東京から群馬の渋川へやってきて、何となく勘で万屋をはじめた榎田
従業員やつるんでいる仲間たちと下世話な話に花を咲かせる

俗っぽい中年の下ネタ井戸端会議な掛け合いが面白く、登場人物みんな憎めない作品でした
基本は各キャラの問題や秘め事を面白おかしく噂し、時に問題に実際に首を突っ込んで引っ掻き回すコメディで、軽妙なセリフのやりとりがクセになる
ちょっとコント臭すぎるところもあるけど、良い感じにふわっとしたキャスティングの妙で、いやな感じはしない
笑いの要素が前のめりで暑苦しすぎず、引いた感じで冷笑になりすぎない、このどっちつかずな適当感が味になってる
なんてことはない日常に、子供っぽい大人たちがやいやいやってる空気が楽しく、ロケ地のローカルさもあまりグイグイ無理に描いてないのも良い
ふいに展開が急変するけど、それも含めて最初から最後まで観ることで、主人公榎田の「これまでもこんな感じでやってきたのかな」というイズムが分かる

個人的評価:75点
オススメ度:本当に渋川さんの演技と主人公のキャラがハマりすぎ



榎田貿易堂 予告

ALONE (2016/米・スペイン・伊)

監督:ファビオ・レジナーロ / ファビオ・ガリオーネ
出演:アーミー・ハマー / アナベル・ウォーリス / トム・カレン / ジェフ・ベル / ジュリエット・オーブリー

砂漠の戦地で作戦に失敗、相棒と敵の追撃から逃げる軍人のマイク
その途中、ふたりは地雷原に足を踏み入れてしまうのだった

分かりやすい極限状態のサバイバルもの、という期待は裏切らないままにドラマ性も堪能できた
身動きできない状況で必要なアイテムを何とか入手し、度重なるハプニングに立ち向かう
そんな容易に想像できる内容でありながら、後半には主人公の人間ドラマが展開しておもしろい
ただ、ボロボロになりつつも知恵と気力で困難を乗り越え、絶体絶命、ハラハラドキドキでラストまで突っ走るタイプじゃない感じで、そっち系を想像していると退屈に思えてくるかも
幻想や幻聴がときおり短く挟まれ、その時はなんかよく分からなくても、最後にはちゃんと理解できる作りなのもいい
砂漠の足跡とか、細かい痕跡もちゃんと描かれており、低い目線の場所まで良くできていると感じた

個人的評価:75点
オススメ度:なんだかんだアーミー・ハマーさんの男前っぷりが素敵



ALONE 予告

2018年6月17日日曜日

キスできる餃子 (2018/日)

========================================================================

▸ 課題内容:
本文をもとに、次の問いに答えよ。
1. 榎田が東京からやってきて万屋をはじめたのはどこか。
2. 『ALONE』で、敵の追撃から逃げるマイクと相棒が途中で足を踏み入れてしまう場所はどこか。
3. 本文で取り上げた二作品の個人的評価は、それぞれ何点か。

コレクションから抽出したデータ
========================================================================

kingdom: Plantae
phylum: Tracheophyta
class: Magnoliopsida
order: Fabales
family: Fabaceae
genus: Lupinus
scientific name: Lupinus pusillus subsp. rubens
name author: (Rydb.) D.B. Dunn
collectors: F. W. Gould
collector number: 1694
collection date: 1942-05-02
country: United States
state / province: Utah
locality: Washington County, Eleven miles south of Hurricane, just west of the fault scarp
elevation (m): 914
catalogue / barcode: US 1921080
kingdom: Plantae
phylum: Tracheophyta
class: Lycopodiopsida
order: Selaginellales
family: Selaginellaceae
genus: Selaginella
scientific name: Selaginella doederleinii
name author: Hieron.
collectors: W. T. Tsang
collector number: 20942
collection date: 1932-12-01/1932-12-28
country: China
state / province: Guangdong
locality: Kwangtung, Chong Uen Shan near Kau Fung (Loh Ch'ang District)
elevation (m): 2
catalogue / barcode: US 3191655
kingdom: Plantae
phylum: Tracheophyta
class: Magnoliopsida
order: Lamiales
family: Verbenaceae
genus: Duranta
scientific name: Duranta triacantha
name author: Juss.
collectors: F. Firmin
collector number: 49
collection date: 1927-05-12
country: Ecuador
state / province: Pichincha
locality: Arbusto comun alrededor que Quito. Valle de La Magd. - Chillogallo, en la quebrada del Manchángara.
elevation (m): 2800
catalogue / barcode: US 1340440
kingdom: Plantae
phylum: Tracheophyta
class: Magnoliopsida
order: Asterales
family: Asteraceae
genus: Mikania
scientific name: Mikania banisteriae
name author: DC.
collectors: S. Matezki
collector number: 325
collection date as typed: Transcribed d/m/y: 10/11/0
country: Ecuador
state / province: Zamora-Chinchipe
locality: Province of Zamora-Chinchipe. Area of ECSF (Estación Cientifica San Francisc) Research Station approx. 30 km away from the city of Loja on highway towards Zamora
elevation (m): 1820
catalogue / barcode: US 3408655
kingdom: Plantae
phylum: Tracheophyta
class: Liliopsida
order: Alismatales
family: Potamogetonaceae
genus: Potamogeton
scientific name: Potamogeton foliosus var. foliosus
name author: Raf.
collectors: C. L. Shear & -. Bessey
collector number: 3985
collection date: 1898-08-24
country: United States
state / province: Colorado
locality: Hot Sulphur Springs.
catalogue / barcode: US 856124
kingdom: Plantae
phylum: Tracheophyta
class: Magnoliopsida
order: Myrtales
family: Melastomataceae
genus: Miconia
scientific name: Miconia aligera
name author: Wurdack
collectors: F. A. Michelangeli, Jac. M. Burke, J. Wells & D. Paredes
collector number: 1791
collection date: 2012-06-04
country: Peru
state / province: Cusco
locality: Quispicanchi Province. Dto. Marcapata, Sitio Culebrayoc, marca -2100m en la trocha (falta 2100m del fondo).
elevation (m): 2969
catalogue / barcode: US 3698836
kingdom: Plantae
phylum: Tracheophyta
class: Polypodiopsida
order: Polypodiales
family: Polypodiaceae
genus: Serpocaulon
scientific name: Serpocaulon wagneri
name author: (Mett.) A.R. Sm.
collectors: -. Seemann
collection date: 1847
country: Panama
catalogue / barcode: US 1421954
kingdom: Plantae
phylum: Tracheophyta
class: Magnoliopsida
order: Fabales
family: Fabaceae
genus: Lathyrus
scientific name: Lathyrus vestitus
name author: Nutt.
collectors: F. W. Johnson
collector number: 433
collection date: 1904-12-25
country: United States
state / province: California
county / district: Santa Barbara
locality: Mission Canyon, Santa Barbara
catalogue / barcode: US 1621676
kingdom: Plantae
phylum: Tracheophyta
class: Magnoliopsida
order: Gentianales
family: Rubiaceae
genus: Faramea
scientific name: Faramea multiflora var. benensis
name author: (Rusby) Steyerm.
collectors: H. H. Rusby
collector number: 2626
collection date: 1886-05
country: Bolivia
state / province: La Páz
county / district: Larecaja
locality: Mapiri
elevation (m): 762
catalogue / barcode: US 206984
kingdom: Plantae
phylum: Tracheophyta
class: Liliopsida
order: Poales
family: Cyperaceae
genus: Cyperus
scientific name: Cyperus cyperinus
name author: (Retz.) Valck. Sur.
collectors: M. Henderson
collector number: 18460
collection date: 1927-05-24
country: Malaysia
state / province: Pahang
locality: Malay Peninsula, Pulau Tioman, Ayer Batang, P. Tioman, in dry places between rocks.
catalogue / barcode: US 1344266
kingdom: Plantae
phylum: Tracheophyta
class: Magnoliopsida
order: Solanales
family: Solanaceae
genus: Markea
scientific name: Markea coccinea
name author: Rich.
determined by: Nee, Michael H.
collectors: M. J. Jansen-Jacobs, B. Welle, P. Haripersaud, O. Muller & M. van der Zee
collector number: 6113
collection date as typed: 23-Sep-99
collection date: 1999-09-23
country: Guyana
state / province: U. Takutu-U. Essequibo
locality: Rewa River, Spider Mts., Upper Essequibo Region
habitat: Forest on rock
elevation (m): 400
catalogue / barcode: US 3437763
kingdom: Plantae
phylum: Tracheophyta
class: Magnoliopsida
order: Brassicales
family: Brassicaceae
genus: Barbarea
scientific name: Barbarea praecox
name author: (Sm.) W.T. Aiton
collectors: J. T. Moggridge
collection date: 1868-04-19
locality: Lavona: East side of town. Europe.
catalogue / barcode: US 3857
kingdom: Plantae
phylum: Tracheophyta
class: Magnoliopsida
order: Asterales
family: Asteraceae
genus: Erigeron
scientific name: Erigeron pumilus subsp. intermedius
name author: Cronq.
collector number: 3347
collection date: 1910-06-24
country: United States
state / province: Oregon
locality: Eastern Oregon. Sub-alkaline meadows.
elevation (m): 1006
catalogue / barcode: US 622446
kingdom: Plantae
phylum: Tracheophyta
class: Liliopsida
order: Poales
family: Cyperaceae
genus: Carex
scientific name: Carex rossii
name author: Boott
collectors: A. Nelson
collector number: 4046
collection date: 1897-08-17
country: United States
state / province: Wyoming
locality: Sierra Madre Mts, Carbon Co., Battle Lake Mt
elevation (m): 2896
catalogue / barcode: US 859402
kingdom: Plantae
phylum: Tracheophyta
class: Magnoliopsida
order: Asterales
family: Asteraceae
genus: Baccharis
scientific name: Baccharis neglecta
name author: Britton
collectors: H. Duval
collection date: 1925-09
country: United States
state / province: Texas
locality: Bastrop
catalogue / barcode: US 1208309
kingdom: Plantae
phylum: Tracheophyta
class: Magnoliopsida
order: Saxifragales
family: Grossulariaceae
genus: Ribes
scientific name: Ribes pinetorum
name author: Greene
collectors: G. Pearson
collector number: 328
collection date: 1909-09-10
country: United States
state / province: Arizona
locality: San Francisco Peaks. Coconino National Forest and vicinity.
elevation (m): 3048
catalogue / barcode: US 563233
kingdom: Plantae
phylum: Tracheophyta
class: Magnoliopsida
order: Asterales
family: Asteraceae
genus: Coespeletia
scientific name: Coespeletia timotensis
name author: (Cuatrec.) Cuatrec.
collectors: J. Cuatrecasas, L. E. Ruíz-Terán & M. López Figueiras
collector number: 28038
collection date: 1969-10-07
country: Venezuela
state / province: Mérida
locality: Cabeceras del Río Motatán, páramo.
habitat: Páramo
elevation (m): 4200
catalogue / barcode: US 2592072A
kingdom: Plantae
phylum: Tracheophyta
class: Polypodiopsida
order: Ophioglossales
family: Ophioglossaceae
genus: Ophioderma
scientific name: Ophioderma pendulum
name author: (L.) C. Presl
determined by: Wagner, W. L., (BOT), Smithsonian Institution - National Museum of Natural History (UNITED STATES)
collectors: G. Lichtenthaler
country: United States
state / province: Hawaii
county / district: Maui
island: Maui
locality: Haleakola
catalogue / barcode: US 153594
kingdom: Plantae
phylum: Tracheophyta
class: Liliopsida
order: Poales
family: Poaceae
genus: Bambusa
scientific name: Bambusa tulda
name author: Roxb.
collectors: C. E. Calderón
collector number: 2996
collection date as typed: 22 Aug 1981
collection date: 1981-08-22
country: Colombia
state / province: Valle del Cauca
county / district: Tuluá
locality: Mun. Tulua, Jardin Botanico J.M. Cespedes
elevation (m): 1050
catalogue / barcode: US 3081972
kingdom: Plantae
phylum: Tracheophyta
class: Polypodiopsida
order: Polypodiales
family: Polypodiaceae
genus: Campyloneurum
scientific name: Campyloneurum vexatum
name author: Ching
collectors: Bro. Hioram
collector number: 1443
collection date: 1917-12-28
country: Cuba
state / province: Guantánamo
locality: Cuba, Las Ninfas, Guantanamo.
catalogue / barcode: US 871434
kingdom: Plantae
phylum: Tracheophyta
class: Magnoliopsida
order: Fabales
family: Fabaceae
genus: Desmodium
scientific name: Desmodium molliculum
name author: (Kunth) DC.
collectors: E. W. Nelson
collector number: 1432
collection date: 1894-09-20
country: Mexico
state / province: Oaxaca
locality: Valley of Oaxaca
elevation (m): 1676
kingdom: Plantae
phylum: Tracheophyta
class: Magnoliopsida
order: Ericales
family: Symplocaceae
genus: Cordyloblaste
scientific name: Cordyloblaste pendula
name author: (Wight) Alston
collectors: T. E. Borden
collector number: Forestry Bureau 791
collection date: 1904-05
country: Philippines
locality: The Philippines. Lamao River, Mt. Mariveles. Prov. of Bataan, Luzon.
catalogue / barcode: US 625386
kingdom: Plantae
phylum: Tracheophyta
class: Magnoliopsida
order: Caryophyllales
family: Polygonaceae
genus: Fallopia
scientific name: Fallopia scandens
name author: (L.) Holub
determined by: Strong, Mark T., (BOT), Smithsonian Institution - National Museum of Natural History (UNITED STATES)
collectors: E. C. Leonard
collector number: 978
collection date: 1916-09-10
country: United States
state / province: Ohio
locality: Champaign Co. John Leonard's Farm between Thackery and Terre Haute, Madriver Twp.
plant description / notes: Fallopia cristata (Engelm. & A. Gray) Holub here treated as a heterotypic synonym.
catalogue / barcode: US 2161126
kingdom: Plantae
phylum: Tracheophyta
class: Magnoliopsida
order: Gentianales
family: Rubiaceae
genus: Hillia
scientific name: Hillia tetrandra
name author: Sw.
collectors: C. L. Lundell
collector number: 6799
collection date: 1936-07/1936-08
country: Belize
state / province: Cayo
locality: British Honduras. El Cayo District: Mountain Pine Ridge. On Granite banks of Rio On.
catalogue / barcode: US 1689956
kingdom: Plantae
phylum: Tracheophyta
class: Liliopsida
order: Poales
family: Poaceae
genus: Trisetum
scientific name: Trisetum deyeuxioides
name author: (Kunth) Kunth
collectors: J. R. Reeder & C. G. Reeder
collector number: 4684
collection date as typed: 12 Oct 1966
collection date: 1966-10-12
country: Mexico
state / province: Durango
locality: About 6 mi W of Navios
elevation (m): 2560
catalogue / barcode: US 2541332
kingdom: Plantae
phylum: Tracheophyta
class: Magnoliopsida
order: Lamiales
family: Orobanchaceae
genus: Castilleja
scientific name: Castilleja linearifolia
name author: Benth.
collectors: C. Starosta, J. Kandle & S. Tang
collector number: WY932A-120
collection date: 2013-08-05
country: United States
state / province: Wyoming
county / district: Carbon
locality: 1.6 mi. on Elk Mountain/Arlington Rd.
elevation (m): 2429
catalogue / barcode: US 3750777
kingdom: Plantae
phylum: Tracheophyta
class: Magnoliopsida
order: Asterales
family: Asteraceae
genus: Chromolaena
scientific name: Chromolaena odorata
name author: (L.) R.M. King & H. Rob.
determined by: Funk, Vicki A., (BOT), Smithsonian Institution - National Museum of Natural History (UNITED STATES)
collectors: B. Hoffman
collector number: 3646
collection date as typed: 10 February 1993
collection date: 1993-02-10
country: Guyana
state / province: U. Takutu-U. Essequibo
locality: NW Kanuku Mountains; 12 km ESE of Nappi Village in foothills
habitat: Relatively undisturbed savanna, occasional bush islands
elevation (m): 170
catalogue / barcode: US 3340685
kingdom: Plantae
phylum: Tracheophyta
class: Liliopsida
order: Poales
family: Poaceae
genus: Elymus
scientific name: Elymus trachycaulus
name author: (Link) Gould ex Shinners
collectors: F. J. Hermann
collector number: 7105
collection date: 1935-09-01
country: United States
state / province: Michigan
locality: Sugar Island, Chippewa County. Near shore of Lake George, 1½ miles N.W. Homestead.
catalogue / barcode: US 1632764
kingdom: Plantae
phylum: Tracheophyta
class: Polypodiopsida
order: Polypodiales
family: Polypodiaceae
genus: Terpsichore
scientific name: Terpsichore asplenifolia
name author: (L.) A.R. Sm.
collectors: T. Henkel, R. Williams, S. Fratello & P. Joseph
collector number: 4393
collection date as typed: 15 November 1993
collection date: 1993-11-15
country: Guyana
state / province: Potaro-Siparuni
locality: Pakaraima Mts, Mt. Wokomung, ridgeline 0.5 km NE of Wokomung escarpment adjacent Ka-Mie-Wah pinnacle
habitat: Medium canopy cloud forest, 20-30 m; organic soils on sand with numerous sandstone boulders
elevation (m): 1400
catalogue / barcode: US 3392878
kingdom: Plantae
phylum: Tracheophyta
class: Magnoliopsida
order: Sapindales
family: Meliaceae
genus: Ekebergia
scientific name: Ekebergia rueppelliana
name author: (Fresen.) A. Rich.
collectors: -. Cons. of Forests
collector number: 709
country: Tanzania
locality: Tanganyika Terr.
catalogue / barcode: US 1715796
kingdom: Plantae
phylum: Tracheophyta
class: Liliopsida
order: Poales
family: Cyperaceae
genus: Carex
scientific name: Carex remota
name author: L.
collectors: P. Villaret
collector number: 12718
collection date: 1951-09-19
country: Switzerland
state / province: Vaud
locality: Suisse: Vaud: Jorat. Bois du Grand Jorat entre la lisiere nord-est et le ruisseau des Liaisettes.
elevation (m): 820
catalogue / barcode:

========================================================================

▸ 解答:
1. 群馬の渋川
2. 地雷原
3. 榎田貿易堂が75点、ALONEも75点